▸ **Records supplied**
┌──

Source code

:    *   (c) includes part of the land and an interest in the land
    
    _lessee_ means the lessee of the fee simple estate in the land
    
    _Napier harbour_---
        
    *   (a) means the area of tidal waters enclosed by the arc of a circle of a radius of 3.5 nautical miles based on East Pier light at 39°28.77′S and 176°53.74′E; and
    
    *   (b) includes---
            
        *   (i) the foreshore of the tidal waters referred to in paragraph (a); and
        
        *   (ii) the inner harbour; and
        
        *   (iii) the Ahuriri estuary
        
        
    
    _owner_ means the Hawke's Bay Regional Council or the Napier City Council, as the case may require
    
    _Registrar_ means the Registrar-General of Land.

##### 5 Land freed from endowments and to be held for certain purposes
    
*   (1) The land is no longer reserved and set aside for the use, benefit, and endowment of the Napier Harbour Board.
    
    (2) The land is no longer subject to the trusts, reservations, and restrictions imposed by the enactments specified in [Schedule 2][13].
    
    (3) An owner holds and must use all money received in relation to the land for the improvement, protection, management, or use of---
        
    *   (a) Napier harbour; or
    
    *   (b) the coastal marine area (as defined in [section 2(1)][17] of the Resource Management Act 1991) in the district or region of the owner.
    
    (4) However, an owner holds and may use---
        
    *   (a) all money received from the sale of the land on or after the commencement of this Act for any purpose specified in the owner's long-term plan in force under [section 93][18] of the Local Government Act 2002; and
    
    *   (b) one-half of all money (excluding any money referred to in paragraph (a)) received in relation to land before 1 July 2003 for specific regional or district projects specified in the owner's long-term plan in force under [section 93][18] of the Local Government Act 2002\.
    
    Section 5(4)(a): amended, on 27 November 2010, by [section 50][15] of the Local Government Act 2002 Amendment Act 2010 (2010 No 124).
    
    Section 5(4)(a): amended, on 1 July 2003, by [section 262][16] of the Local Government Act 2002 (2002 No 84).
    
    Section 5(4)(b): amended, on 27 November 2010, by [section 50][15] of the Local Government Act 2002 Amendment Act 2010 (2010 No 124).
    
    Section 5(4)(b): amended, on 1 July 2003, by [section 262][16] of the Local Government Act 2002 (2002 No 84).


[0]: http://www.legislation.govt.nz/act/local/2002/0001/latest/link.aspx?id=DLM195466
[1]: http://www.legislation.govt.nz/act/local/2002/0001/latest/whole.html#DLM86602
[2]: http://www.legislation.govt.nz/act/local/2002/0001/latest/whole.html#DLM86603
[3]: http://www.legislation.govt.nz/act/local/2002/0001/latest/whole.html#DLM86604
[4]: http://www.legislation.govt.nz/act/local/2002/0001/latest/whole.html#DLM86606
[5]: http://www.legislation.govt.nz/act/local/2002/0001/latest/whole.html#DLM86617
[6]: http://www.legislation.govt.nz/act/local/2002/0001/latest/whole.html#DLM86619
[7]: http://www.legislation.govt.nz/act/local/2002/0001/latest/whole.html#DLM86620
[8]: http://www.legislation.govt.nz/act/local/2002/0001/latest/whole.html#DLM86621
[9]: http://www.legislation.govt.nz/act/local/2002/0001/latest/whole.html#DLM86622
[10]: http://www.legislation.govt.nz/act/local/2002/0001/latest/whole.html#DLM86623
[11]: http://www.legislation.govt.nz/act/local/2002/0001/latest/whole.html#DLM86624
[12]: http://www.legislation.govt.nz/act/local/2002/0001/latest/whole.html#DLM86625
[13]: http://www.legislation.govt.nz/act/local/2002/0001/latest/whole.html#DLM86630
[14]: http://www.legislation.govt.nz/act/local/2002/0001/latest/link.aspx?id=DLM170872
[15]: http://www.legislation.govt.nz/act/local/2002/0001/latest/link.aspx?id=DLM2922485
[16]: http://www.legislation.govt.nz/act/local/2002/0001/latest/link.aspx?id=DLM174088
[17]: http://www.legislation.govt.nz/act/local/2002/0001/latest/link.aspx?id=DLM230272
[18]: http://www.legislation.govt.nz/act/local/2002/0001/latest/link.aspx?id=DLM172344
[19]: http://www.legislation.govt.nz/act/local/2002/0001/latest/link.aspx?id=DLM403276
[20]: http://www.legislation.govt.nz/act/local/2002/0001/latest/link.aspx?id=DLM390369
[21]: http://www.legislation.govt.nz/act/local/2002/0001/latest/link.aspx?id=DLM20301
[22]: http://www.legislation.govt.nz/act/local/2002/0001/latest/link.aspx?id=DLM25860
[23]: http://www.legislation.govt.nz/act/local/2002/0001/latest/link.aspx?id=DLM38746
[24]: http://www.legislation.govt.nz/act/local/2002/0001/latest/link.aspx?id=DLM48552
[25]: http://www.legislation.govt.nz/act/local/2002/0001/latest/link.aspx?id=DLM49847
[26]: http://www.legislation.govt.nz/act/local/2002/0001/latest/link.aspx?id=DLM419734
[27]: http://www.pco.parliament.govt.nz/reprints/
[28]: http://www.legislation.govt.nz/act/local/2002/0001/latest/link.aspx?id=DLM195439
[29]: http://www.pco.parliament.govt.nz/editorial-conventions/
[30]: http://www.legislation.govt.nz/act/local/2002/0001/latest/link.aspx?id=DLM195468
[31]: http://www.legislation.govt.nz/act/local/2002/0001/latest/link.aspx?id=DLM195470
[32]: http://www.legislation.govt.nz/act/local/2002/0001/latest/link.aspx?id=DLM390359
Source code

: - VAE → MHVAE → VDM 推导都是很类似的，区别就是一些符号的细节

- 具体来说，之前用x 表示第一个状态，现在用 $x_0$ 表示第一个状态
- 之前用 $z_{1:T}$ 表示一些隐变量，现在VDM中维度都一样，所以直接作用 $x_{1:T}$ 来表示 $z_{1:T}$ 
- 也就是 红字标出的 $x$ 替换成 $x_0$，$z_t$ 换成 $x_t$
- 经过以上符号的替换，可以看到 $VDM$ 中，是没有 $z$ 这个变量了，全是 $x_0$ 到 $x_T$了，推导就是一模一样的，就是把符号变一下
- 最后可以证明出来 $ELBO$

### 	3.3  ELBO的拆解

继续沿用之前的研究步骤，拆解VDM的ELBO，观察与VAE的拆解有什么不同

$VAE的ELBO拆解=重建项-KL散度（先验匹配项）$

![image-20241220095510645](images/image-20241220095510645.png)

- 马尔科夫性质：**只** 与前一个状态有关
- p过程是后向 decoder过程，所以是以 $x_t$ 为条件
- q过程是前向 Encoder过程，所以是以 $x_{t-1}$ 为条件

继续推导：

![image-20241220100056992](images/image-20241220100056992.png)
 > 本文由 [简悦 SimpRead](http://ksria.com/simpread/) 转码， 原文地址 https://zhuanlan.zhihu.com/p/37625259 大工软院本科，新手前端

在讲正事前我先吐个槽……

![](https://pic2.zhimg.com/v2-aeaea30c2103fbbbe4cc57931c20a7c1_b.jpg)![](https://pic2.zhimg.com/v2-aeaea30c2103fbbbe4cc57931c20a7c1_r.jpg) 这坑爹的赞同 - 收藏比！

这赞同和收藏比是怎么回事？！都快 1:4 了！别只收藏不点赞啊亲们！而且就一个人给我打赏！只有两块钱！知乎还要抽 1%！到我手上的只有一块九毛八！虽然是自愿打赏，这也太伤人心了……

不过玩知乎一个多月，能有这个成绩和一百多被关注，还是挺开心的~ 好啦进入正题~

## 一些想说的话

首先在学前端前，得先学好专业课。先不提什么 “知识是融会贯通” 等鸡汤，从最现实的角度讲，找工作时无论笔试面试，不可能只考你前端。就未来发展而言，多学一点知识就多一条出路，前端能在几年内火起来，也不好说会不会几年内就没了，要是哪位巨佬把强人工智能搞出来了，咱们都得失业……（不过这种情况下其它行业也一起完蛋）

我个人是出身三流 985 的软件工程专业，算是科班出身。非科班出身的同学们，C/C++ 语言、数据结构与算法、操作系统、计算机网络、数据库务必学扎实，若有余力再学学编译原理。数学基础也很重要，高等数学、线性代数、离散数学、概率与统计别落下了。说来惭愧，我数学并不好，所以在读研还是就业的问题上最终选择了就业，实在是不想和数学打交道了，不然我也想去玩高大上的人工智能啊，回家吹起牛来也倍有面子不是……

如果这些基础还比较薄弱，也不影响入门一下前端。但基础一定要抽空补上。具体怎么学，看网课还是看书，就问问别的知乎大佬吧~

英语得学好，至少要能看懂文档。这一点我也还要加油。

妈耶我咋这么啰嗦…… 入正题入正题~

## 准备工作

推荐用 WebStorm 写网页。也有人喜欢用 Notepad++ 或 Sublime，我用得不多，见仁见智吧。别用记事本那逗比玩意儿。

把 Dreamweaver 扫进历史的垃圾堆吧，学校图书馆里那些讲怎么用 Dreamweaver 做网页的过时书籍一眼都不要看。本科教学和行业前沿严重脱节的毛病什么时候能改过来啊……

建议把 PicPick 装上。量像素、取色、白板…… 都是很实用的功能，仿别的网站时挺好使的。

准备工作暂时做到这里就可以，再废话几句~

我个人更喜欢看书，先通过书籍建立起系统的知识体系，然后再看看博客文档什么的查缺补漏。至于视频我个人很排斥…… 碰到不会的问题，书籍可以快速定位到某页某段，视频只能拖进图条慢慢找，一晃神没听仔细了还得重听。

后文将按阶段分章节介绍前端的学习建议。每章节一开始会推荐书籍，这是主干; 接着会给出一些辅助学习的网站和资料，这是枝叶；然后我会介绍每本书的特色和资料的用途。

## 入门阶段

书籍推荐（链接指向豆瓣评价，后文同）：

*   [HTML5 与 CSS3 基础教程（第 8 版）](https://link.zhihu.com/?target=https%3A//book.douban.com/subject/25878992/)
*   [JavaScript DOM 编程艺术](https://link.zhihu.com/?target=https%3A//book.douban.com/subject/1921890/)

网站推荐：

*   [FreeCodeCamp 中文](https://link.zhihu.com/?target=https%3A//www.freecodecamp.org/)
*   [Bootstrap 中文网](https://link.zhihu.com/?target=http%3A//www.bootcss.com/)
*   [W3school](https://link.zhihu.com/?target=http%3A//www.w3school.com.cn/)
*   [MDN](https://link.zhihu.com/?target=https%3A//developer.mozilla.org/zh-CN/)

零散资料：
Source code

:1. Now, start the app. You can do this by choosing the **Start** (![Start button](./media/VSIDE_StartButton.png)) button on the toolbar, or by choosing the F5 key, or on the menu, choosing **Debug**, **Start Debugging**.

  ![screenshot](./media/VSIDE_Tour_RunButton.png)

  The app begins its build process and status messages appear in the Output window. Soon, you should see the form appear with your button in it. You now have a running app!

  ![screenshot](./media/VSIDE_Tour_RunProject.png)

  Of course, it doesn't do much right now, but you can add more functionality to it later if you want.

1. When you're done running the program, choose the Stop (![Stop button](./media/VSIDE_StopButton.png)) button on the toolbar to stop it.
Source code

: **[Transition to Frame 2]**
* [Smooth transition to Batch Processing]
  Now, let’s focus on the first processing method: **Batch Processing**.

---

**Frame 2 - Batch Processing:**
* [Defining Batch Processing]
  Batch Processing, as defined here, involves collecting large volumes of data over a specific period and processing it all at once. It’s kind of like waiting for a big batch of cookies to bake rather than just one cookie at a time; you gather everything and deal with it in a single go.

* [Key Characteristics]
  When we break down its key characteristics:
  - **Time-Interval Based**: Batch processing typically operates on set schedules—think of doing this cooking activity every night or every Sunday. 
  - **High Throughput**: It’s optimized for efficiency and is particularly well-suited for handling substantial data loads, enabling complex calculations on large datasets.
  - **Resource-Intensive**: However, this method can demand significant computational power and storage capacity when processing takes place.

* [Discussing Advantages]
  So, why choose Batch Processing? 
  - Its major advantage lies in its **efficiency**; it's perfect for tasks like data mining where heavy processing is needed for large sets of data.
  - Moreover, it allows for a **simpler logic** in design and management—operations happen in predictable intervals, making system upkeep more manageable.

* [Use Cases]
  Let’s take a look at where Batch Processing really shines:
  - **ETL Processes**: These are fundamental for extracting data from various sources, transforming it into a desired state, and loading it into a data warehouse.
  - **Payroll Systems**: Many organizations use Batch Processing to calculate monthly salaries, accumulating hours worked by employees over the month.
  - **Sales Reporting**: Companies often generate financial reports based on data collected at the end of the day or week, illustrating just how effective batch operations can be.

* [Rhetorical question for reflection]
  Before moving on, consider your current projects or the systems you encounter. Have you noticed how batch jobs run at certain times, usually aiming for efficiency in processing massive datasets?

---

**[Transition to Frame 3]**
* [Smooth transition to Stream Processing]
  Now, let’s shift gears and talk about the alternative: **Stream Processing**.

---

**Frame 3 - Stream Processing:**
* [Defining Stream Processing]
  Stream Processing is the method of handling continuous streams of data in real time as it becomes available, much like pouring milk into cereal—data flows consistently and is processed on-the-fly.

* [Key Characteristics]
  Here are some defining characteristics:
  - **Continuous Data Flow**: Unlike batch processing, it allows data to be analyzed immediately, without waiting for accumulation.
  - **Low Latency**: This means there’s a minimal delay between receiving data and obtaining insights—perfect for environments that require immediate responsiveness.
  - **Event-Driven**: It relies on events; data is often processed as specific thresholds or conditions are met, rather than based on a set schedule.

└──

▸ **Task directions**
Nothing but the lines from the first line of the data through the line with "case may require" should be returned, exactly as they appear, both ends included.

▸ **Response area**
Source code

:    *   (c) includes part of the land and an interest in the land
    
    _lessee_ means the lessee of the fee simple estate in the land
    
    _Napier harbour_---
        
    *   (a) means the area of tidal waters enclosed by the arc of a circle of a radius of 3.5 nautical miles based on East Pier light at 39°28.77′S and 176°53.74′E; and
    
    *   (b) includes---
            
        *   (i) the foreshore of the tidal waters referred to in paragraph (a); and
        
        *   (ii) the inner harbour; and
        
        *   (iii) the Ahuriri estuary
        
        
    
    _owner_ means the Hawke's Bay Regional Council or the Napier City Council, as the case may require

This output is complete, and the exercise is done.